Your objective: Copy out every line below that contains the string "push". Case counts.

[[ Data extract open ]]

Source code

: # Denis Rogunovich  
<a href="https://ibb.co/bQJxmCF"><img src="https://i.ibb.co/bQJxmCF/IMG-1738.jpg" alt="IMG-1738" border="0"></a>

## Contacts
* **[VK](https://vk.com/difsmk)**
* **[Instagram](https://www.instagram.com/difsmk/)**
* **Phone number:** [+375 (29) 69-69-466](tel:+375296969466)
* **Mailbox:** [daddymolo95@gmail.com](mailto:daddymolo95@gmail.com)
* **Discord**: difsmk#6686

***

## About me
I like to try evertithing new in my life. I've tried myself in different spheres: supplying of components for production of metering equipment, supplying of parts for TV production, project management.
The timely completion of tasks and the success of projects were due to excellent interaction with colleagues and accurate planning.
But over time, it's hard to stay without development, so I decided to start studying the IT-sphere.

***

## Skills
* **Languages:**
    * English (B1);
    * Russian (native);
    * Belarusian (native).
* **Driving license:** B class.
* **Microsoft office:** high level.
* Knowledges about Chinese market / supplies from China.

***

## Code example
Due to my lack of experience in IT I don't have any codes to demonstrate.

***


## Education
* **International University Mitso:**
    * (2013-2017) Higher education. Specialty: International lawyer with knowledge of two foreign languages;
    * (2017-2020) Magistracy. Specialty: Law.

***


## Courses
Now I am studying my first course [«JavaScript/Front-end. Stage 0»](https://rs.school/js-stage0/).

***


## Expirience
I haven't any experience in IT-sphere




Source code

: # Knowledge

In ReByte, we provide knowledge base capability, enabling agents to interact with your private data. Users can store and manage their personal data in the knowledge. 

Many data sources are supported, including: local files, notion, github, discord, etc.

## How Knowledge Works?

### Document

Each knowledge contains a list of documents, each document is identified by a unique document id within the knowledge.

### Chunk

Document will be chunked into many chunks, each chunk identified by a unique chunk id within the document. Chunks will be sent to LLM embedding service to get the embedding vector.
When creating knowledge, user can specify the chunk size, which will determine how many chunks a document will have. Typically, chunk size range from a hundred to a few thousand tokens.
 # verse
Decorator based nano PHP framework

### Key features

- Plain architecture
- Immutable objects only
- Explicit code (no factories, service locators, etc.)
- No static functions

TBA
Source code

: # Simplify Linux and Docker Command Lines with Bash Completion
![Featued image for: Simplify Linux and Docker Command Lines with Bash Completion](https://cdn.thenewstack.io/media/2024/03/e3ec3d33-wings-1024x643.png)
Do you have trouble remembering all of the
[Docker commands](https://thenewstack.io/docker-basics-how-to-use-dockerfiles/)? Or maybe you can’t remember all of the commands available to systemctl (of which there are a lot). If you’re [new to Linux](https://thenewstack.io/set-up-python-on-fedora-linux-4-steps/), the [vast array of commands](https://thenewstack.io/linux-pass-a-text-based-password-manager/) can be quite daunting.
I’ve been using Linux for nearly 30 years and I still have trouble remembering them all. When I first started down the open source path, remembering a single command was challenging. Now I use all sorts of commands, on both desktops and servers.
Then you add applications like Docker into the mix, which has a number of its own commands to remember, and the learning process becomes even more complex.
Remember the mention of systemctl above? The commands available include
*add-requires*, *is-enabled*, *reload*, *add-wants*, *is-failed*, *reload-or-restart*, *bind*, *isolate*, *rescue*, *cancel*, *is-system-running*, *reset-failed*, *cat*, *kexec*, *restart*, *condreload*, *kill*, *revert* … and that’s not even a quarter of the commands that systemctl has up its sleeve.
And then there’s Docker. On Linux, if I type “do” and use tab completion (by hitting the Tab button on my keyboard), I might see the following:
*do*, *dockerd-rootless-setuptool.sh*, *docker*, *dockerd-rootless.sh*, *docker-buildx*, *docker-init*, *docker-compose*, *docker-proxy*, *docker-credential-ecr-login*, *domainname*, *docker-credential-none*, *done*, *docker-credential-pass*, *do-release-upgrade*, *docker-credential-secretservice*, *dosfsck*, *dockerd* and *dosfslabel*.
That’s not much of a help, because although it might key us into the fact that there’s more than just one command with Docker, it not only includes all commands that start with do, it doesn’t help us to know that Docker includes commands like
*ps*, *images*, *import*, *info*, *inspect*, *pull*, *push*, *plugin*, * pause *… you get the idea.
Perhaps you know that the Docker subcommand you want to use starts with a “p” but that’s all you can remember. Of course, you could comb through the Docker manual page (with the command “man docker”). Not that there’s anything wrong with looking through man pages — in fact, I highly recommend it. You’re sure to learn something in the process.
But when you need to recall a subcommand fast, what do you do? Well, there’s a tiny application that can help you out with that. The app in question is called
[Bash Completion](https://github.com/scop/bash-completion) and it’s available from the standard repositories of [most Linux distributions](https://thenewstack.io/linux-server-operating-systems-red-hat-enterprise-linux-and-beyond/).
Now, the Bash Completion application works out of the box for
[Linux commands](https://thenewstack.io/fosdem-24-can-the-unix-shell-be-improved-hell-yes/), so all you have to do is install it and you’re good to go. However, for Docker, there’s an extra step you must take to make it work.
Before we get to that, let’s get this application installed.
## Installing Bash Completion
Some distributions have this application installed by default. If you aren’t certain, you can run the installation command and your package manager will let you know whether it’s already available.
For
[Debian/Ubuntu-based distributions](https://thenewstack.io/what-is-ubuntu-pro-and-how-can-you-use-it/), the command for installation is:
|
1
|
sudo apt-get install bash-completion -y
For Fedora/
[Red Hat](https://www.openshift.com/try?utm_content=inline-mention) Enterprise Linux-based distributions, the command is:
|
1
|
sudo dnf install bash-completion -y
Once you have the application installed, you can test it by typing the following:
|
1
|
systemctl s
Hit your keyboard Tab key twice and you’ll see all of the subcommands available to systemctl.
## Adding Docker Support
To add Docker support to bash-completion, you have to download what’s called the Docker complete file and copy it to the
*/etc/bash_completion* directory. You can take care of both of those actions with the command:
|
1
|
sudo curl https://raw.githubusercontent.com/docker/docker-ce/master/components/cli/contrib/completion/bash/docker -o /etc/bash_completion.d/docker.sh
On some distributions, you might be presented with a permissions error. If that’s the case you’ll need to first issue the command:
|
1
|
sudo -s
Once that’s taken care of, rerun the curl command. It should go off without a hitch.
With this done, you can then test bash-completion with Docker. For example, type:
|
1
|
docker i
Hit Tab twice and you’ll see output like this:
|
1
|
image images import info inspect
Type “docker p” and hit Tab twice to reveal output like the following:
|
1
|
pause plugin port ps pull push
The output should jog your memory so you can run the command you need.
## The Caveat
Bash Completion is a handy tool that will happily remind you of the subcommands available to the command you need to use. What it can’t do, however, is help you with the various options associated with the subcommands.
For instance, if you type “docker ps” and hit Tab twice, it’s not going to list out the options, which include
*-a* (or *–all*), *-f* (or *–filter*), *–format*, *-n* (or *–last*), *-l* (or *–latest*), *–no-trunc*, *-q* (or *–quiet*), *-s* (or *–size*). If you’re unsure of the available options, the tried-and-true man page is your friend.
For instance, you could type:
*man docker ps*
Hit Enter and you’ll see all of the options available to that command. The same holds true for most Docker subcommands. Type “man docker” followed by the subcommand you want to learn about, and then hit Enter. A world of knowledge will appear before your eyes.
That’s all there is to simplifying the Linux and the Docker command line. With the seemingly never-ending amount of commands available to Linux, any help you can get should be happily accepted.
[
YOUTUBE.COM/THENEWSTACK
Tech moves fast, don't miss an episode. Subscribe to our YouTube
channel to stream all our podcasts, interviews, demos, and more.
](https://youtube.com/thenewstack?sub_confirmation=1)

[[ Data extract closed ]]

Written solution:
*ps*, *images*, *import*, *info*, *inspect*, *pull*, *push*, *plugin*, * pause *… you get the idea.
pause plugin port ps pull push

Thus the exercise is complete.